What is the Galois group of $\frac{x^{2n}+1}{x^2+1}$ over $\mathbb{Q}$?

Question

I am trying to compute the Galois group of $h_n(x^2) = \frac{x^{2n}+1}{x^2+1}$ where $n$ is odd $\ge 3$ and $h_n(x) = \frac{x^{n}+1}{x+1}$. As a first step I computed the Galois group of $h_n(x)$. We have $h_n(x) = \prod_{d|n,d>1} \phi_d(-x)$ where $\phi_d(x)$ is the $d$-cyclotomic polynomial. From this we get $h_n(-x)(x-1)= \phi_1(x)\prod_{d|n,d>1}\phi_d(x) = \prod_{d|n} \phi_d(x) = x^n-1$. Hence it follows that $Gal(h_n(x)) = Gal(h_n(-x)(x-1)) = Gal(x^n-1) = (\mathbb{Z}/n\mathbb{Z})^*$ Let $H$ be a finite group which operates on $n-1$ elements and let $G$ be another finite group. Then $|G\wr H| = |G|^{n-1} |H|$ where $\wr$ denotes the wreath product. My conjecture is that $Gal(h_n(x^2))$ has something to do with the wreath product. As a first guess one might say that: $Gal(h_n(x^2)) = C_2 \wr (\mathbb{Z}/(n\mathbb{Z}))^*$ from which it would follow that $|Gal(h_n(x^2))| = 2^{n-1}\varphi(n)$, where $\varphi(n)$ is the Euler-Phi function. But computations with GP-Pari show that when $n = 5$ then $|Gal(h_n(x^2))| = 2^3 \neq 2^6=2^{5-1}\varphi(5)$. Hence the conjecture can not be true. Has somebody an idea what the group $Gal(h_n(x^2))$ might be? (With or without proof).

Answer 1

Let $$\zeta=e^{\pi i/2n}$$ be a primitive complex root of unity of order $4n$.

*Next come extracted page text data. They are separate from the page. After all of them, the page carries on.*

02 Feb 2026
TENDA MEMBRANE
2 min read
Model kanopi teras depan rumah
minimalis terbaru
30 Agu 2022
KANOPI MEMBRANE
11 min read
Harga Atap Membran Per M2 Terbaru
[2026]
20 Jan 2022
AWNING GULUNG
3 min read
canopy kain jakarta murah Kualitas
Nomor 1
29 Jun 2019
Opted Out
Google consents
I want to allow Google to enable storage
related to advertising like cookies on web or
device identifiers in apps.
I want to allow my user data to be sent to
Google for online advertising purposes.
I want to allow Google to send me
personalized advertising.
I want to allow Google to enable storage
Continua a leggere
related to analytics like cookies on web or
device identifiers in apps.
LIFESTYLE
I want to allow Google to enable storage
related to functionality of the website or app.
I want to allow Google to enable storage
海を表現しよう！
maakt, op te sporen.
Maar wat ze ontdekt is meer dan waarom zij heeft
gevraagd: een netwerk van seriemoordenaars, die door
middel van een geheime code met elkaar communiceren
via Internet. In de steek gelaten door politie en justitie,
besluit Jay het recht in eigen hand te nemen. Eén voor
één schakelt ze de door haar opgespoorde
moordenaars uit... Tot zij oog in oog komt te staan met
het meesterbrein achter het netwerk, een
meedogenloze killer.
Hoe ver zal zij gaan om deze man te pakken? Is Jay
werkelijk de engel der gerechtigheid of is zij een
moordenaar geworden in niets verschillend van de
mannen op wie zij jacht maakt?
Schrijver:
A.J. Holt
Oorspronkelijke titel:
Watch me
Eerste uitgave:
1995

Because $h_n(x^2)\mid x^{4n}-1$ all the zeros of $h_n(x^2)$ are some powers of $\zeta$. Because $n$ is odd, $n>1$, we see that $\zeta$ is a zero of $h_n(x^2)$.

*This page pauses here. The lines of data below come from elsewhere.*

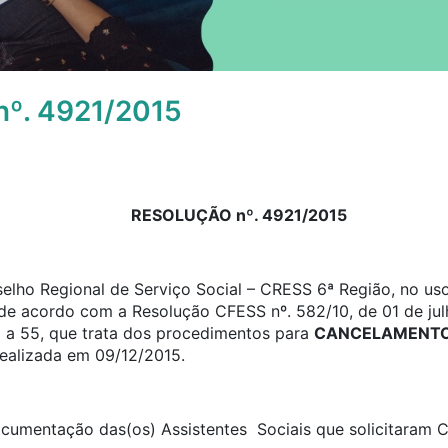
º. 4921/2015
RESOLUÇÃO nº. 4921/2015
elho Regional de Serviço Social – CRESS 6ª Região, no uso
, de acordo com a Resolução CFESS nº. 582/10, de 01 de jul
0 a 55, que trata dos procedimentos para
CANCELAMENTO 
realizada em 09/12/2015.
 documentação das(os) Assistentes Sociais que solicitaram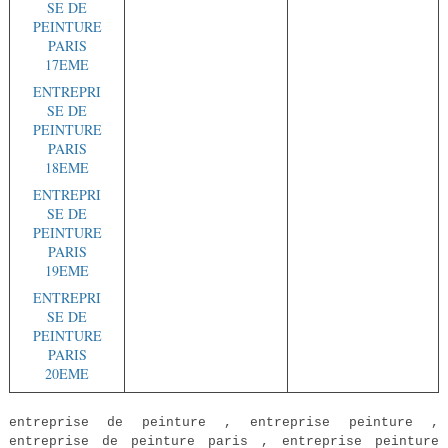
SE DE
PEINTURE
PARIS
17EME
ENTREPRI
SE DE
PEINTURE
PARIS
18EME
ENTREPRI
SE DE
PEINTURE
PARIS
19EME
ENTREPRI
SE DE
PEINTURE
PARIS
20EME
entreprise de peinture , entreprise peinture ,
entreprise de peinture paris , entreprise peinture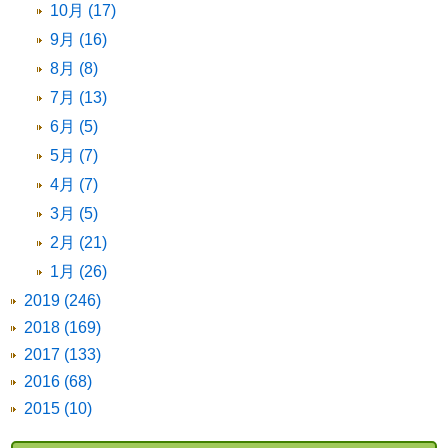
10月 (17)
9月 (16)
8月 (8)
7月 (13)
6月 (5)
5月 (7)
4月 (7)
3月 (5)
2月 (21)
1月 (26)
2019 (246)
2018 (169)
2017 (133)
2016 (68)
2015 (10)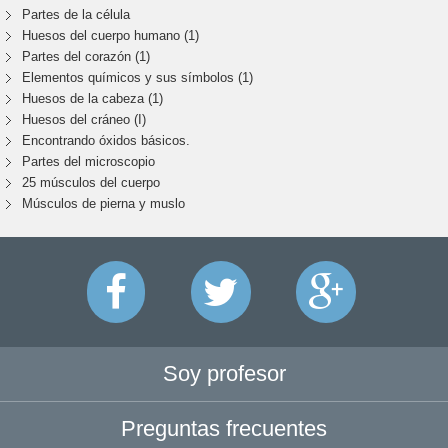
Partes de la célula
Huesos del cuerpo humano (1)
Partes del corazón (1)
Elementos químicos y sus símbolos (1)
Huesos de la cabeza (1)
Huesos del cráneo (I)
Encontrando óxidos básicos.
Partes del microscopio
25 músculos del cuerpo
Músculos de pierna y muslo
Soy profesor
Preguntas frecuentes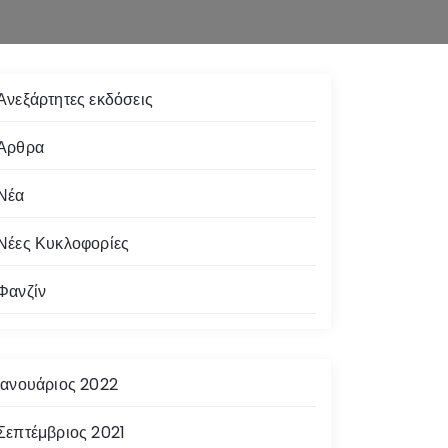
Ανεξάρτητες εκδόσεις
Άρθρα
Νέα
Νέες Κυκλοφορίες
Φανζίν
Ιανουάριος 2022
Σεπτέμβριος 2021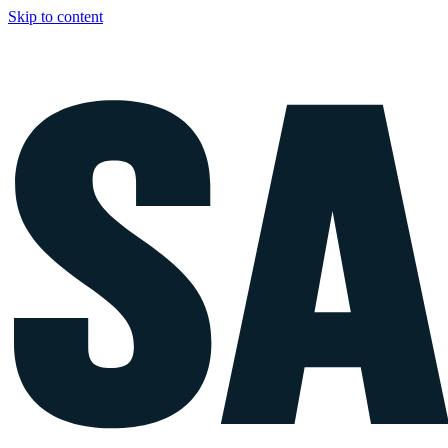
Skip to content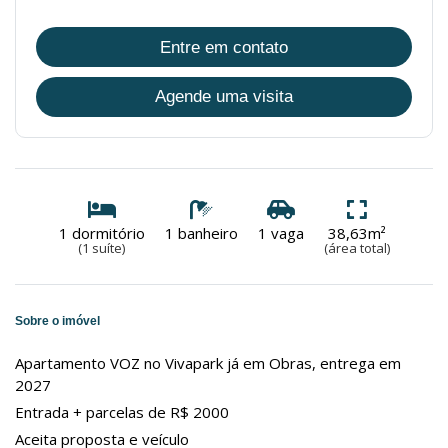
Entre em contato
Agende uma visita
1 dormitório
1 banheiro
1 vaga
38,63m²
(1 suíte)
(área total)
Sobre o imóvel
Apartamento VOZ no Vivapark já em Obras, entrega em
2027
Entrada + parcelas de R$ 2000
Aceita proposta e veículo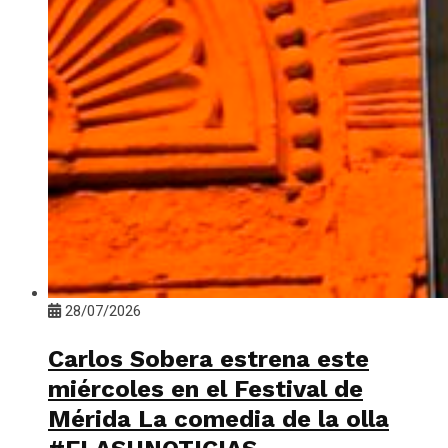
28/07/2026
Carlos Sobera estrena este
miércoles en el Festival de
Mérida La comedia de la olla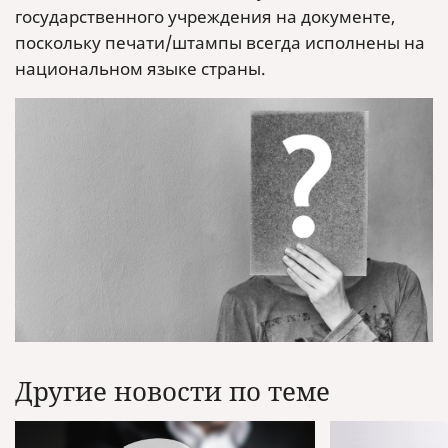
государственного учреждения на документе,
поскольку печати/штампы всегда исполнены на
национальном языке страны.
Другие новости по теме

Therefore the splitting field of $h_n(x^2)$ is the $4n$th cyclotomic field $K=\Bbb{Q}(\zeta)$. It is well known that $$ \operatorname{Gal}(K/\Bbb{Q})\simeq(\Bbb{Z}/4n\Bbb{Z})^* $$ is of order $\phi(4n)=2\phi(n)$. This matches with what GP-Pari told you.